▶ **Your assignment**: Print each entry word for word without images.
(Exercise materials)
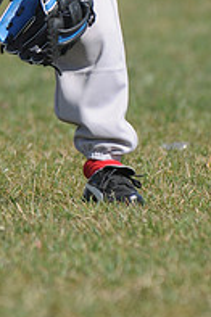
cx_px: -4
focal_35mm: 1190
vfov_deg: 1.7
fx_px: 10480
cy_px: -122
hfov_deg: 1.2
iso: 400
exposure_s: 1/2000
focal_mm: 270
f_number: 4.5
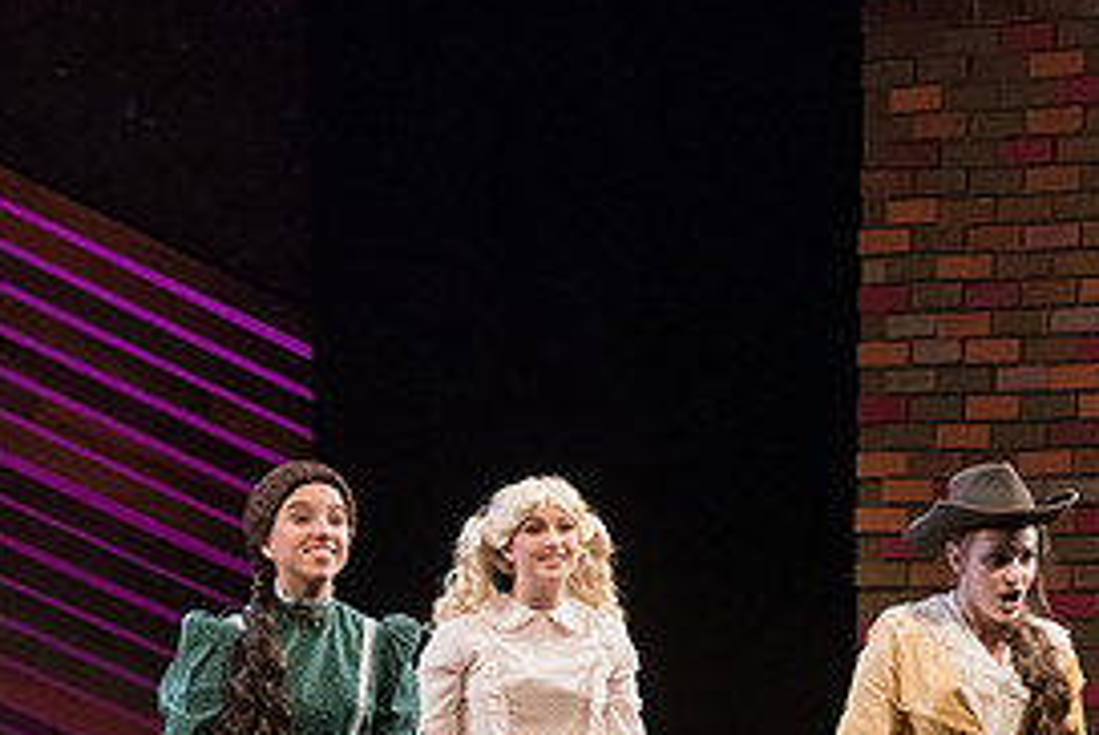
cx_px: 998
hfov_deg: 7.9
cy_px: 697
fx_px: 7946
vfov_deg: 5.3
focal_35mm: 260
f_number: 4
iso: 5000
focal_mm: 122
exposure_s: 1/320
(End Exercise materials)
▶ **Task result**:
cx_px: -4
focal_35mm: 1190
vfov_deg: 1.7
fx_px: 10480
cy_px: -122
hfov_deg: 1.2
iso: 400
exposure_s: 1/2000
focal_mm: 270
f_number: 4.5
cx_px: 998
hfov_deg: 7.9
cy_px: 697
fx_px: 7946
vfov_deg: 5.3
focal_35mm: 260
f_number: 4
iso: 5000
focal_mm: 122
exposure_s: 1/320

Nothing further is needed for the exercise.